• **Task brief**
Check each line of the entries. Copy the ones that contain the string "reconstruction".

*** Information Section Begins ***

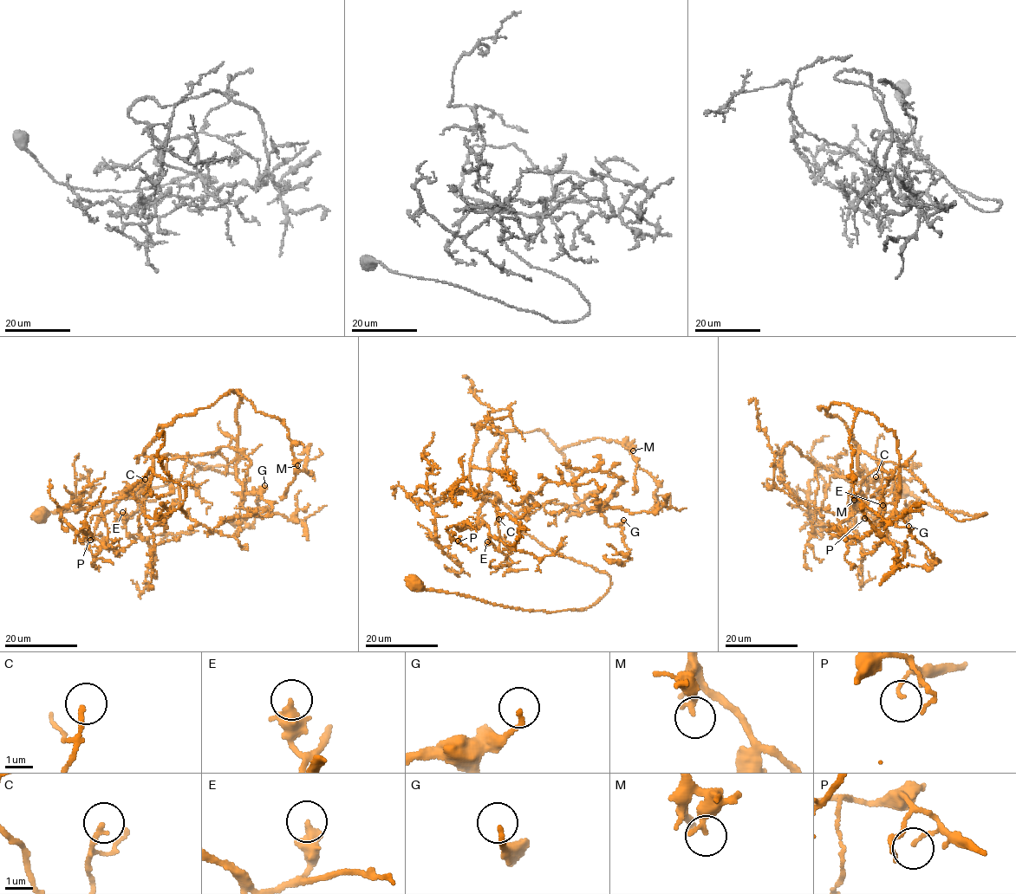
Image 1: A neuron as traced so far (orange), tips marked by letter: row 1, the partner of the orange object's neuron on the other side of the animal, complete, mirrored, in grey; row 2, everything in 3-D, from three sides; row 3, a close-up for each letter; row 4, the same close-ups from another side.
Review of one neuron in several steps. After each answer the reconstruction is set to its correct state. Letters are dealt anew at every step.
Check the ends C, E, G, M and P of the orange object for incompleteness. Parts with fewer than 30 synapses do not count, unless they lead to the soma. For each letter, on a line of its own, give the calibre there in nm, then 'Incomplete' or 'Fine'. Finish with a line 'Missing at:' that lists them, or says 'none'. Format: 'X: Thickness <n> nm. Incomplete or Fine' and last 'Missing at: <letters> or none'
C: Thickness 180 nm. Fine
E: Thickness 460 nm. Fine
G: Thickness 170 nm. Fine
M: Thickness 260 nm. Fine
P: Thickness 110 nm. Fine
Missing at: none

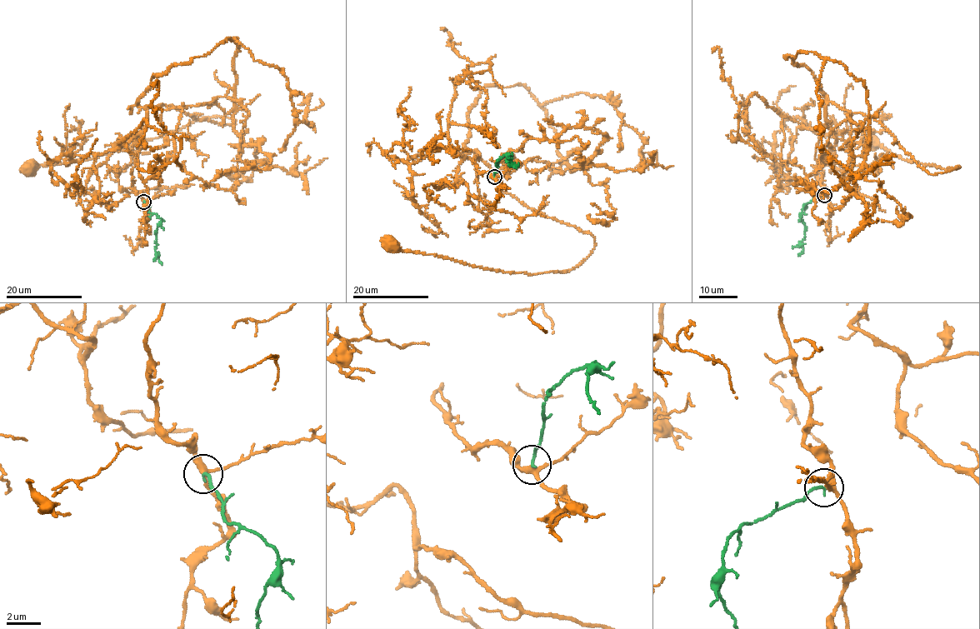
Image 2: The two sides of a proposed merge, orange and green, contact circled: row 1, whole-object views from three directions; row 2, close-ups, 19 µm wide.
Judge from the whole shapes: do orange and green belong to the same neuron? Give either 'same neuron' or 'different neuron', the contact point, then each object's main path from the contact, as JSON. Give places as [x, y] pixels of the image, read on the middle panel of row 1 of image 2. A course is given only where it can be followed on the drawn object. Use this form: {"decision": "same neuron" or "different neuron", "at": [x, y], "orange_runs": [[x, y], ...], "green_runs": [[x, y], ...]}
{"decision": "same neuron", "at": [494, 177], "orange_runs": [[493, 177], [472, 161], [475, 150], [502, 188], [588, 232], [595, 248], [568, 270], [532, 275], [393, 245]], "green_runs": [[493, 177], [497, 161], [502, 157], [509, 156], [507, 162], [514, 167], [518, 163]]}

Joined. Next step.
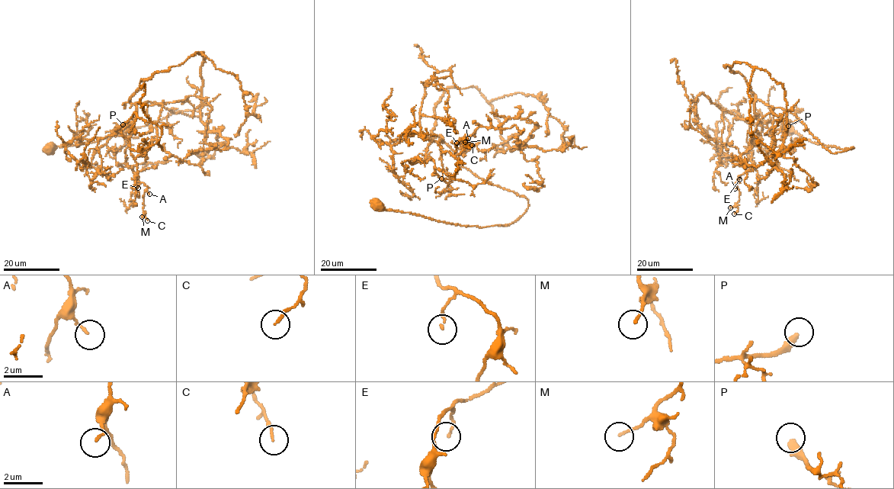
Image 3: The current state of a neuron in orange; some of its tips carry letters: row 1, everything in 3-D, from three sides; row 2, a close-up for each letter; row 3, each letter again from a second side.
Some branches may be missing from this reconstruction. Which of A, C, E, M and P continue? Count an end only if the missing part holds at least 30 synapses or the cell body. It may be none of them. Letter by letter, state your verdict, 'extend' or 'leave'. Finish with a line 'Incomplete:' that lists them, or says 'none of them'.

*** Information Section Ends ***

• **Solution to this task**
Review of one neuron in several steps. After each answer the reconstruction is set to its correct state. Letters are dealt anew at every step.
Some branches may be missing from this reconstruction. Which of A, C, E, M and P continue? Count an end only if the missing part holds at least 30 synapses or the cell body. It may be none of them. Letter by letter, state your verdict, 'extend' or 'leave'. Finish with a line 'Incomplete:' that lists them, or says 'none of them'.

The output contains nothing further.